----- EXTRACTED ENTRIES
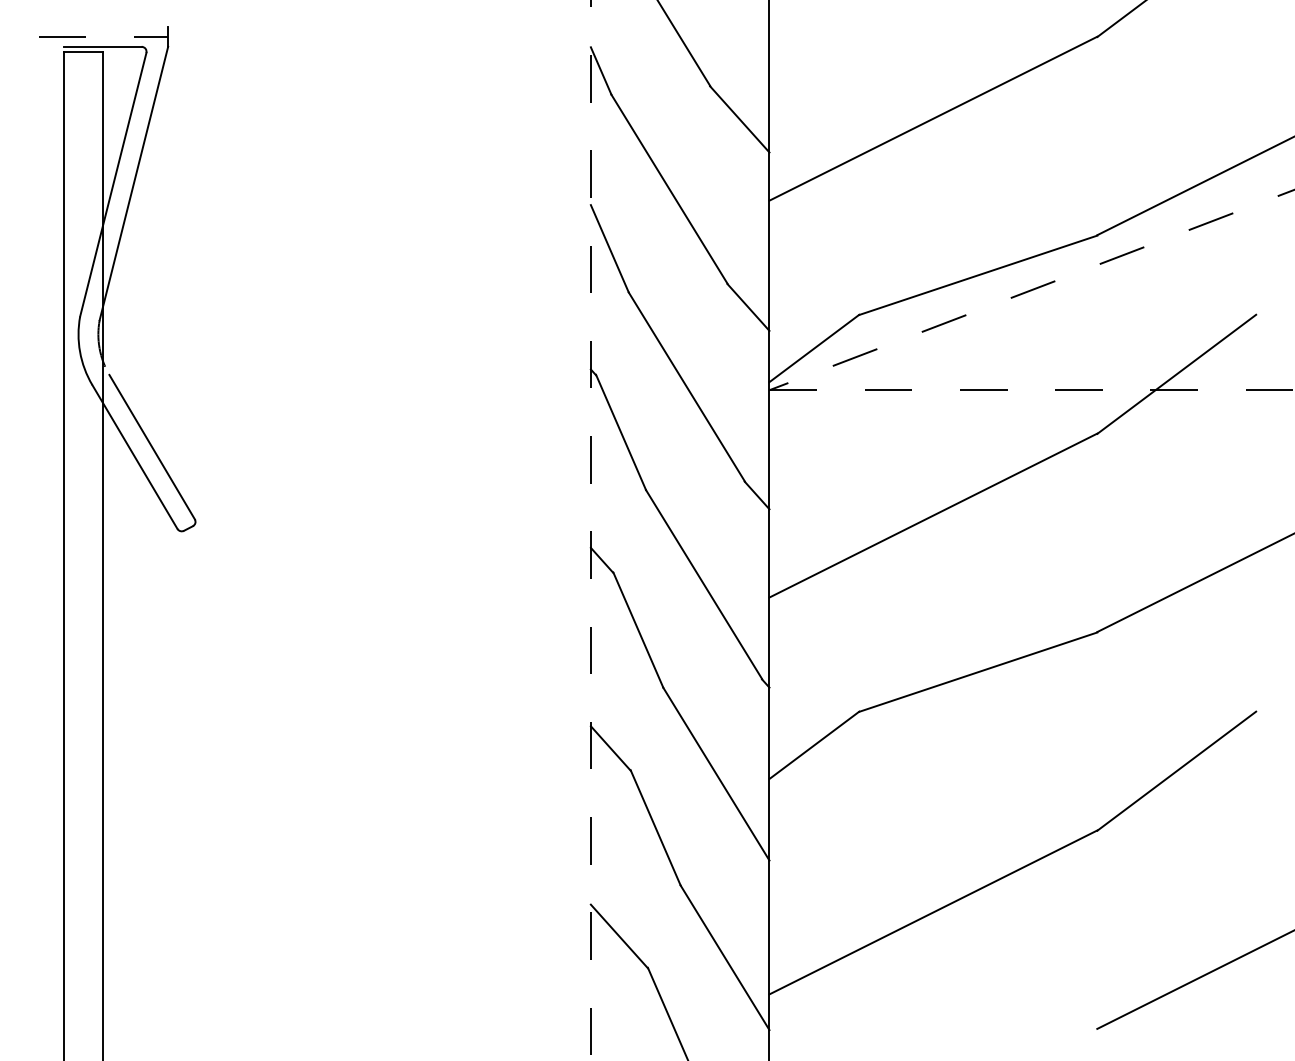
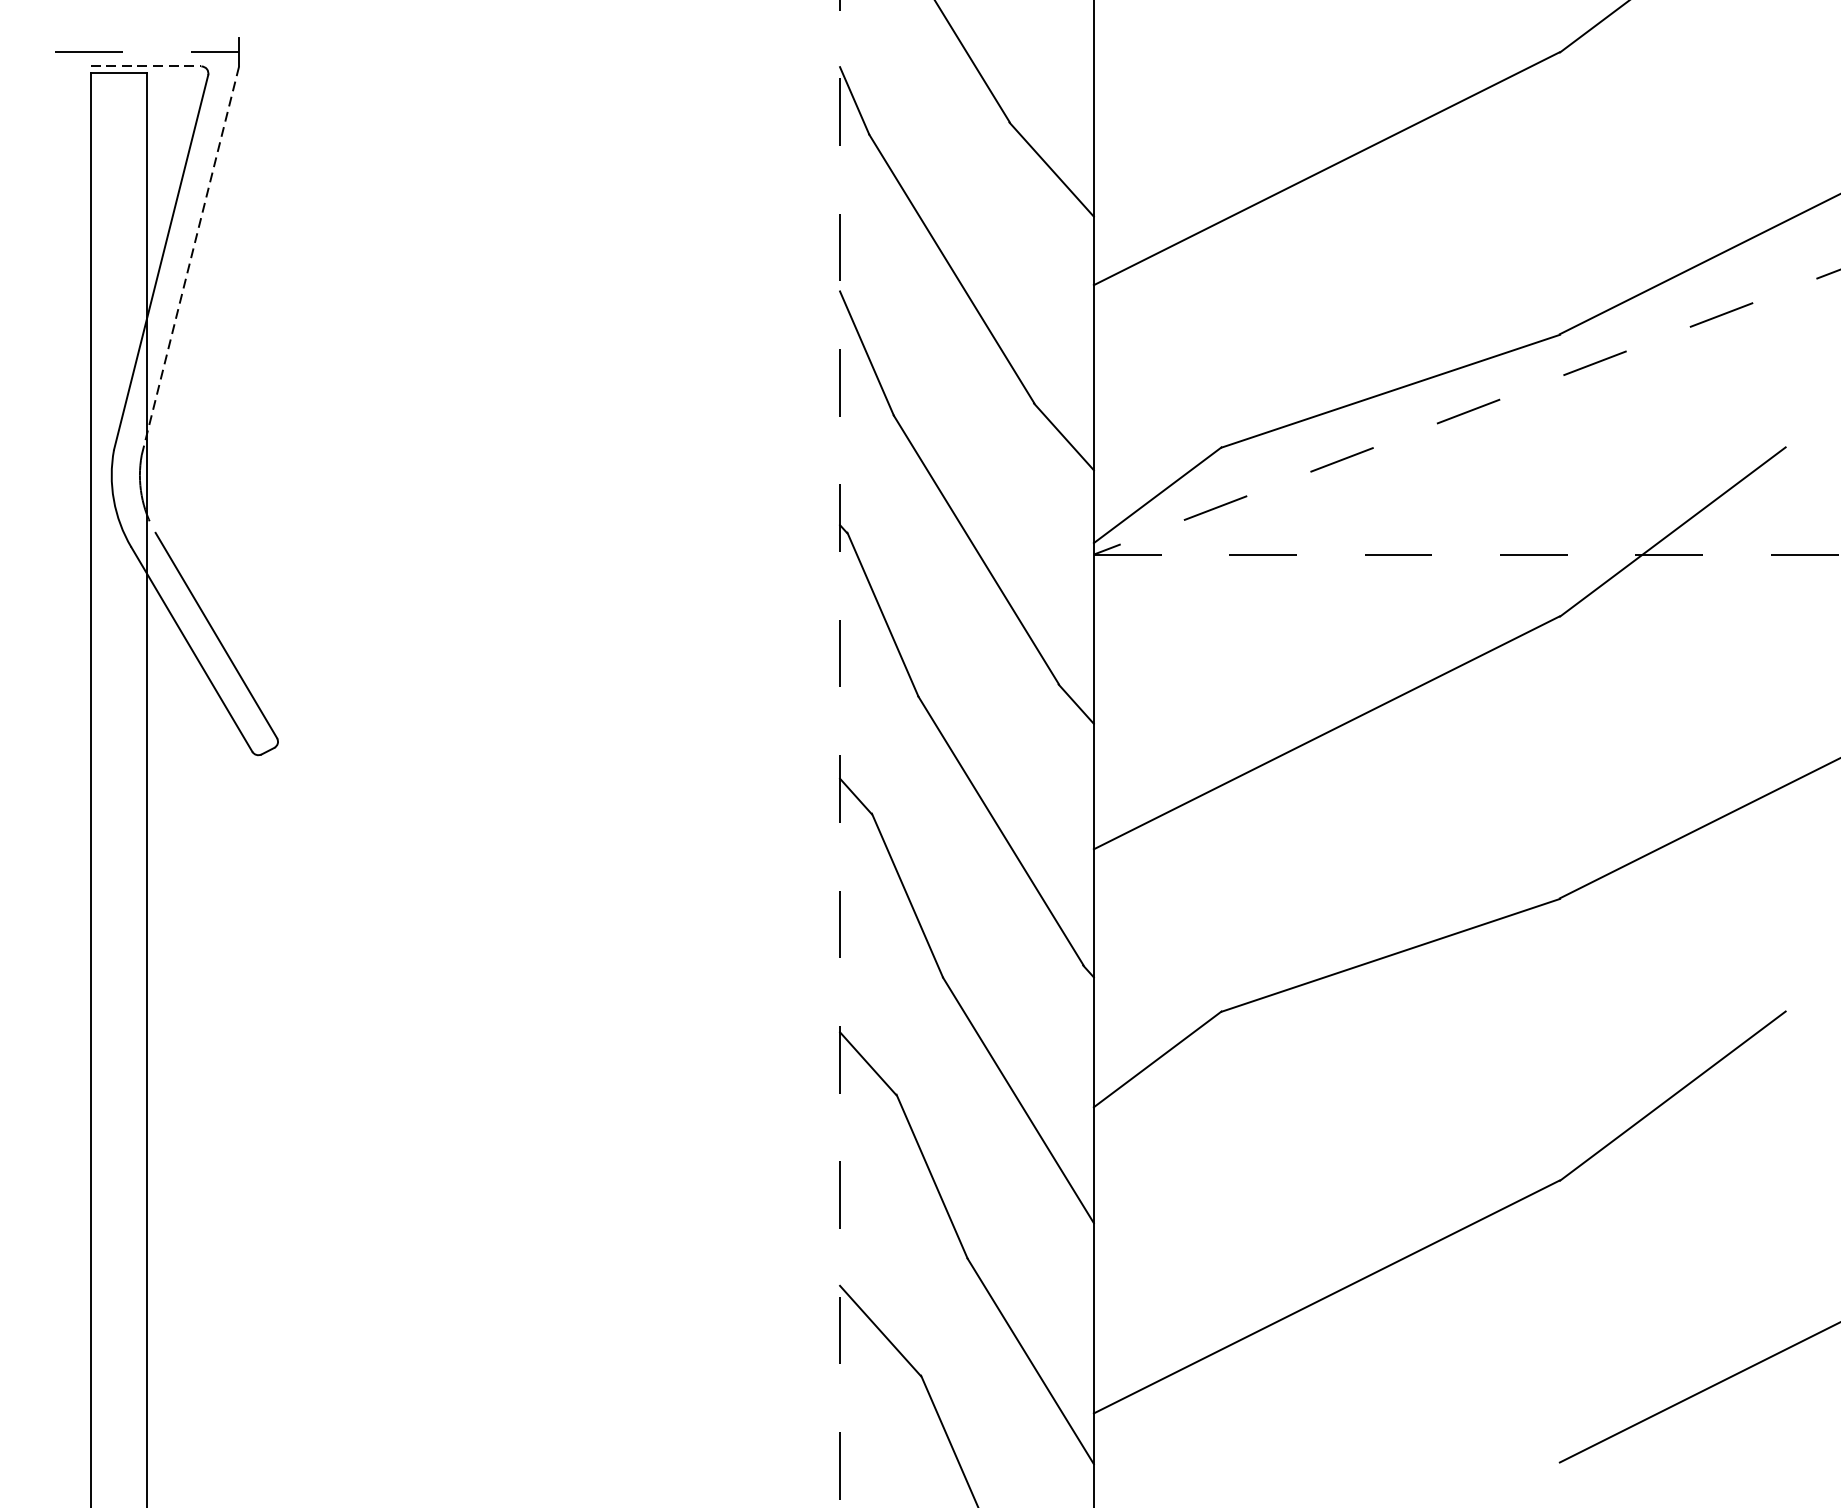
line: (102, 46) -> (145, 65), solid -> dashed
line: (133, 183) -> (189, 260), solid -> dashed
----------
----- EXTRACTED ENTRIES
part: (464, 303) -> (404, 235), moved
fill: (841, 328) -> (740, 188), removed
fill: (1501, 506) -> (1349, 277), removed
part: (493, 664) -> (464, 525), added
----------
- PROBLEM DESCRIPTION
Extract exactly and only the lines above from the line containing "part: (464, 303) -> (404, 235), moved" through the line containing "part: (493, 664) -> (464, 525), added", both end lines included.

- COMPLETED TASK
part: (464, 303) -> (404, 235), moved
fill: (841, 328) -> (740, 188), removed
fill: (1501, 506) -> (1349, 277), removed
part: (493, 664) -> (464, 525), added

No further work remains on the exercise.